As Malaya comes of age in a rapidly gentrifying 1990s Harlem, she strains to understand “ladyness” and fit neatly within the suffocating confines of a so-called “femininity” that holds no room for her body. She finds solace in the lyrical riffs of Biggie Smalls and Aaliyah, and in the support of her sensitive father, Percy; still, tensions at home mount as rapidly as Malaya’s weight. Nothing seems to help–until a family tragedy forces her to finally face the source of her hunger on her own terms.

Exquisitely compassionate and clever, Big Girl is “filled with everyday people who, in Mecca Jamilah Sullivan’s gifted hands, show us the love and struggle of what it means to be inside bodies that don’t always fit with the outside world” (Jacqueline Woodson). In tracing the perils and pleasures of the inheritance that comes with being born, Sullivan pushes boundaries and creates an unforgettable portrait of Black womanhood in America.

Mecca Jamilah Sullivan, Ph.D., is the author of Big Girl, a NY Times Editors’ Choice selection, Blue Talk and Love, winner of the Judith Markowitz Award for LGBTQ Writers and The Poetics of Difference: Queer Feminist Forms in the African Diaspora. She has earned honors from the Woodrow Wilson Foundation, the Mellon Foundation, the Center for Fiction, and the NEA. She is Associate Professor of English at Georgetown University.

Mecca Jamilah Sullivan sits on white chair wearing long braids and a blue African print skirt.

Everything is Beautiful, and I’m Not Afraid

This one-of-a-kind graphic novel explores the poetics of searching for connection, belonging, and identity through the fictional life of a young, queer immigrant. Inspired by the creator’s own experiences as a queer, China-born illustrator living in the United States, Everything Is Beautiful, and I’m Not Afraid has an undeniable memoir quality to its recollection and thought-provoking accounts of what it’s like to navigate the complexities of seeking belonging–mentally and geographically.

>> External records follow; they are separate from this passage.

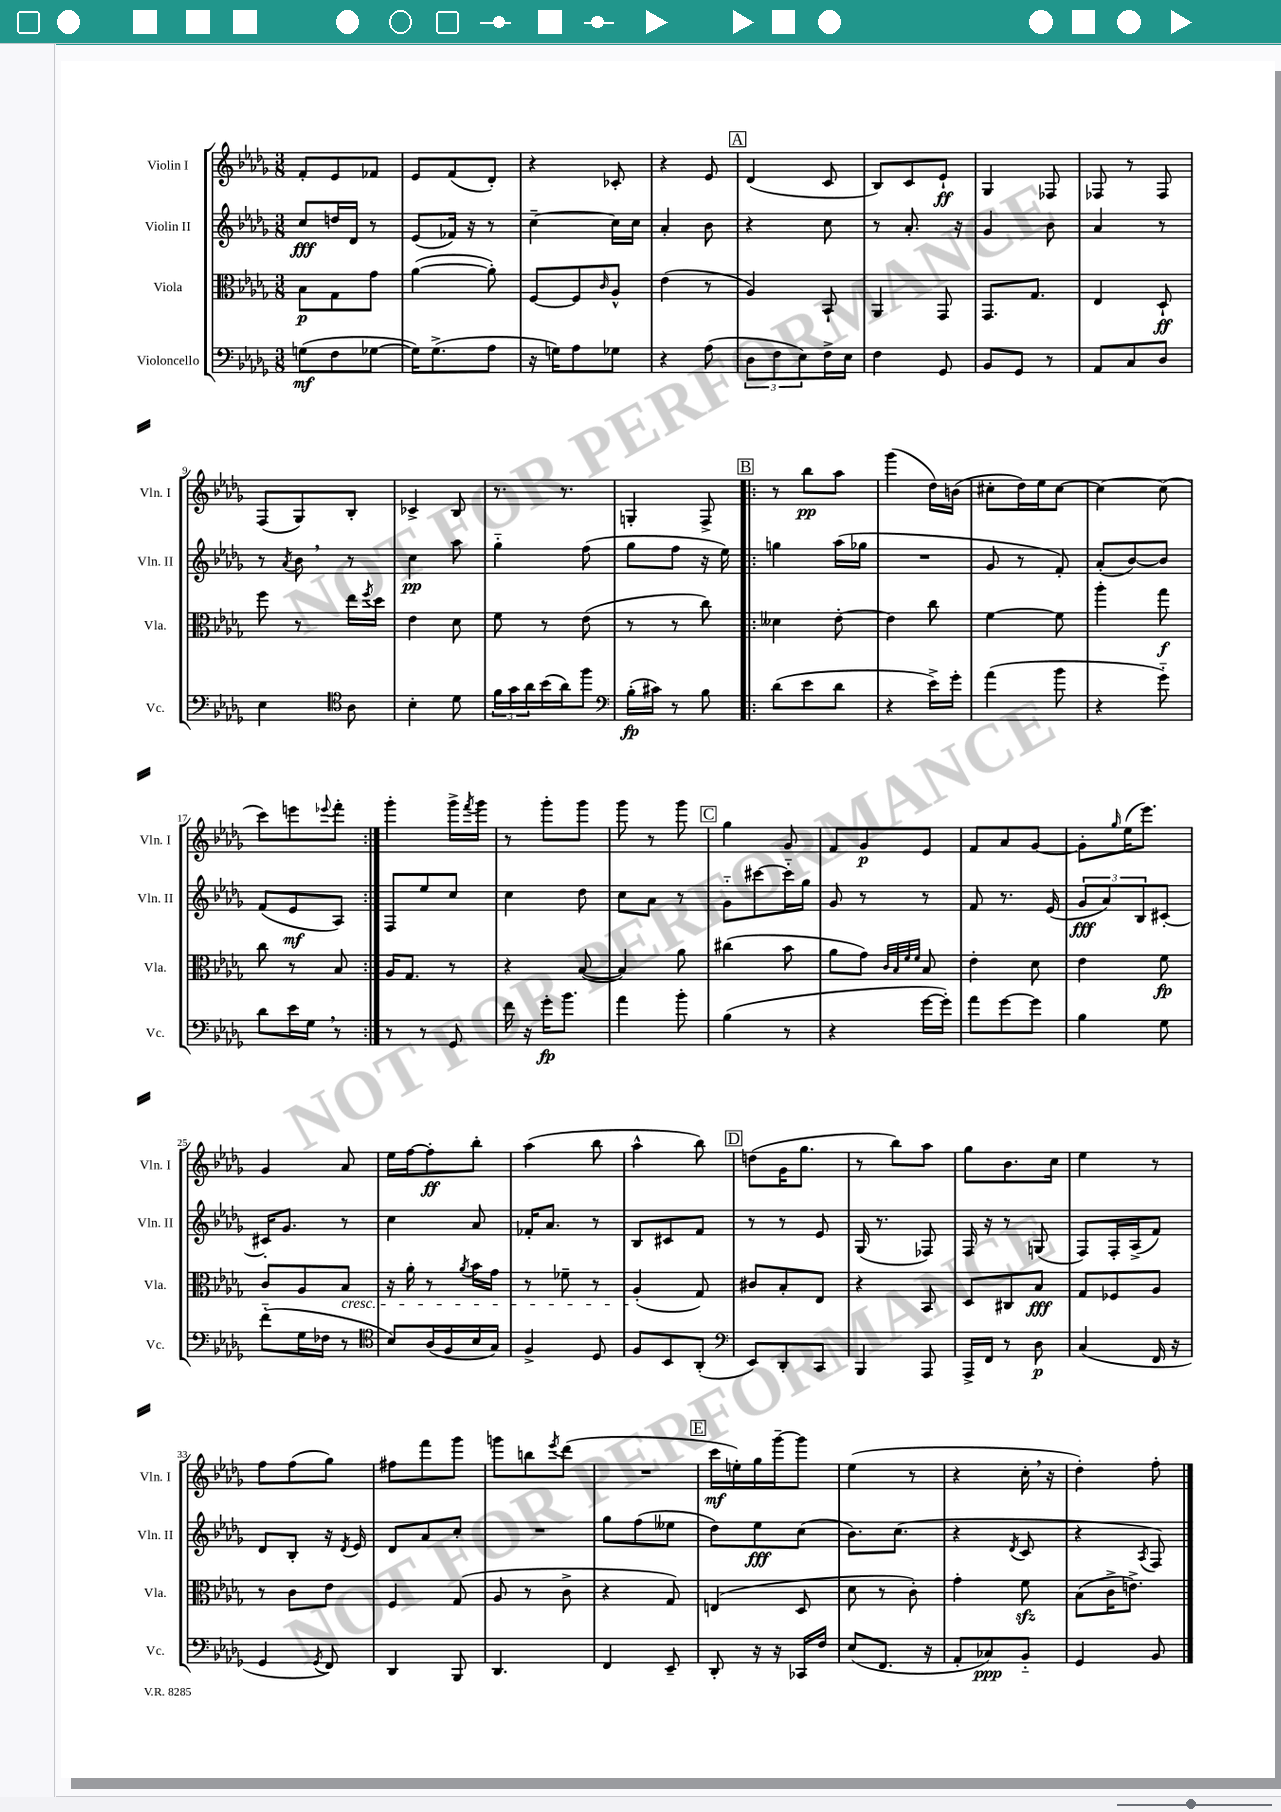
<<
\new StaffGroup <<
\new Staff = "s0" \with { instrumentName = "Violin I" shortInstrumentName = "Vln. I" } {
    \clef treble \key des \major \numericTimeSignature \time 3/8
    f'8-. ees'8 fes'8 |
    ees'8 f'8( des'8-.) |
    r4 ces'8-. |
    r4 ees'8 |
    \mark \markup { \box "A" } des'4( c'8 |
    bes8) c'8 ees'8-!\ff |
    ges4 fes8 |
    fes8 r8 fes8 |
    f8( ges8) bes8-. |
    ces'4-> bes8 |
    r8. r8. |
    g4-. f8-> |
    \repeat volta 2 { \mark \markup { \box "B" } r8 bes''8\pp aes''8 |
    ges'''4( des''16) b'16( |
    cis''8-. des''16) ees''16 cis''8~ |
    cis''4~ cis''8( |
    c'''8) e'''8 \appoggiatura { ees'''8 } f'''8-. | }
    ges'''4-. ges'''16-> \acciaccatura { f'''8 } ges'''16 |
    r8 ges'''8-. ges'''8 |
    ges'''8 r8 ges'''8 |
    \mark \markup { \box "C" } ges''4 ges'8 |
    f'8 ges'8\p ees'8 |
    f'8 aes'8 ges'8~ |
    ges'8-. \grace { ges''16 } ees''16( ees'''8.) |
    ges'4 aes'8 |
    ees''16 f''16~ f''8-.\ff bes''8-. |
    aes''4( bes''8 |
    aes''4-^ bes''8) |
    \mark \markup { \box "D" } d''8( ges'16 ges''8. |
    r8 bes''8) aes''8 |
    ges''8 bes'8. c''16 |
    ees''4 r8 |
    f''8 f''8( ges''8) |
    fis''8 f'''8 ges'''8 |
    g'''8 b''8 \acciaccatura { ees'''8 } des'''8( |
    R4. |
    \mark \markup { \box "E" } c'''16\mf e''16-.) ges''16 ges'''16~-- ges'''8 |
    ees''4( r8 |
    r4 c''16-. \breathe r16 |
    des''4-.) f''8-. \bar "|." |
}
\new Staff = "s1" \with { instrumentName = "Violin II" shortInstrumentName = "Vln. II" } {
    \clef treble \key des \major \numericTimeSignature \time 3/8
    c''8\fff d''16 des'16 r8 |
    ees'8( fes'16) r16 r8 |
    c''4~-- c''16 c''16 |
    aes'4-. bes'8 |
    \mark \markup { \box "A" } r4 c''8 |
    r8 aes'8.-. r16 |
    ges'4 bes'8 |
    aes'4 r8 |
    r8 \acciaccatura { aes'8 } bes'8 \breathe r8 |
    c''4\pp aes''8 |
    ges''4-_ f''8( |
    ges''8 f''8 r16 ees''16) |
    \repeat volta 2 { \mark \markup { \box "B" } g''4 aes''16( ges''16 |
    R4. |
    ges'8 r8 f'8-.) |
    aes'8-.( bes'8~) bes'8 |
    f'8( ees'8\mf aes8) | }
    f8 ees''8 c''8 |
    c''4 des''8 |
    c''8 aes'8 r8 |
    \mark \markup { \box "C" } ges'8-_ cis'''8~ cis'''16-_ ges''16 |
    ges'8 r8 r8 |
    f'8 r8. ees'16( |
    \tuplet 3/2 { ges'8\fff aes'8) bes8 } cis'8~-. |
    cis'16-. ges'8. r8 |
    c''4 aes'8 |
    fes'16-. aes'8. r8 |
    bes8 cis'8 f'8 |
    \mark \markup { \box "D" } r8 r8 ees'8 |
    ges16( r8. fes8) |
    f16 r16 r8 g8( |
    f8) f16-. aes16->( f'8) |
    des'8 bes8-. r16 \acciaccatura { des'8 } ees'16 |
    des'8 aes'8 c''8-. |
    R4. |
    ges''8 f''8( eeses''8 |
    \mark \markup { \box "E" } des''8) ees''8\fff c''8( |
    bes'8.) c''8.( |
    r4 \acciaccatura { des'8 } c'8 |
    r4 \acciaccatura { aes8 } f8) \bar "|." |
}
\new Staff = "s2" \with { instrumentName = "Viola" shortInstrumentName = "Vla." } {
    \clef alto \key des \major \numericTimeSignature \time 3/8
    bes8\p ges8 ges'8 |
    aes'4~( aes'8-.) |
    f8~ f8 \grace { c'16 } aes8-^ |
    ees'4( r8 |
    \mark \markup { \box "A" } aes4) bes,8-! |
    aes,4 ges,8 |
    ges,8. ges8. |
    ees4 des8-!\ff |
    f''8 r8 ees''16 \acciaccatura { f''8 } des''16 |
    ees'4 des'8 |
    f'8 r8 ees'8( |
    r8 r8 c''8) |
    \repeat volta 2 { \mark \markup { \box "B" } deses'4 ees'8~-. |
    ees'4 c''8 |
    f'4~ f'8 |
    aes''4-. ges''8\f |
    c''8 r8 bes8 | }
    aes16 ges8. r8 |
    r4 bes8~( |
    bes4) aes'8 |
    \mark \markup { \box "C" } cis''4( bes'8 |
    aes'8 ges'8) \grace { c'32 bes32 f'32 f'32 } bes8 |
    ees'4-. des'8 |
    ees'4 f'8\fp |
    c'8 aes8 bes8\cresc |
    r16 aes'16-. r8 \acciaccatura { aes'8 } bes'16 ges'16 |
    r8 fes'8-- r8 |
    aes4-.\!( ges8) |
    \mark \markup { \box "D" } cis'8 bes8-. ees8 |
    r4 bes,8 |
    des8 cis8 bes8\fff |
    ges8 fes8 aes8 |
    r8 c'8 ees'8 |
    f4 ges8( |
    aes8 r8 c'8-> |
    r4 ges8) |
    \mark \markup { \box "E" } e4( des8 |
    des'8 r8 c'8-.) |
    ges'4-. f'8\sfz |
    bes8( c'16-> e'8.->) \bar "|." |
}
\new Staff = "s3" \with { instrumentName = "Violoncello" shortInstrumentName = "Vc." } {
    \clef bass \key des \major \numericTimeSignature \time 3/8
    g8\mf( f8 ges8~ |
    ges16) ges8.->( aes8 |
    r16 g16) aes8 ges8 |
    r4 aes8( |
    \mark \markup { \box "A" } \tuplet 3/2 { des8 f8 ees8) } f16-> ees16 |
    f4 ges,8 |
    bes,8 ges,8 r8 |
    aes,8 c8 des8 |
    ees4 \clef tenor aes8 |
    bes4-. des'8 |
    \tuplet 3/2 { f'16 ges'16 aes'16 } bes'16( aes'16) f''8 |
    \clef bass bes16-.\fp( cis'16) r8 bes8 |
    \repeat volta 2 { \mark \markup { \box "B" } des'8( ees'8 des'8 |
    r4 ees'16->) ges'16-. |
    aes'4( bes'8 |
    r4 ges'8-_) |
    des'8 ees'16 ges16 \breathe r8 | }
    r8 r8 ges,8 |
    f'16 r16 ges'16-.\fp bes'8. |
    aes'4 bes'8-. |
    \mark \markup { \box "C" } bes4( r8 |
    r4 ges'16~ ges'16-.) |
    aes'8 ges'8~ ges'8 |
    bes4 ges8 |
    f'8-_( ges16 fes16 r8 |
    \clef tenor bes8) aes16( f16 bes16 ges16) |
    f4-> des8 |
    f8 bes,8 aes,8-.( |
    \mark \markup { \box "D" } \clef bass ees,8) des,8-. c,8 |
    bes,,4 aes,,8 |
    aes,,16-> f,16 r8 des8\p |
    c4( f,16 r16 |
    ges,4 \acciaccatura { ges,8 } f,8) |
    des,4 bes,,8 |
    des,4. |
    f,4 ees,8-- |
    \mark \markup { \box "E" } des,8-. r16 r16 ces,16 f16 |
    ees8( f,8. r16 |
    aes,8-. ces8\ppp) bes,8-_ |
    ges,4 bes,8 \bar "|." |
}
>>
>>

Yao Xiao is a cartoonist and illustrator living in New York. Yao was born in China and emigrated to the United States in 2006. After graduation with a degree in Illustration from the School of Visual Arts, Yao sought a way to document her experiences as a queer immigrant in and developed a series of comics incorporating illustration and writing. Her debut graphic novel, Everything Is Beautiful, And I’m Not Afraid was published by Andrews McMeel in 2020 and has received praise by Publishers Weekly and Ms. Magazine. Her work has been nominated for the Ignatz Award and recognized by the Society of Illustrators.

Chinese-American queer writer, illustrator, and cartoonist Yao Xiao, a woman with dark straight hair with bangs, light skin tone, and glasses. She is wearing a black jacket with lapels and a shirt with multi-colored geometric patterns.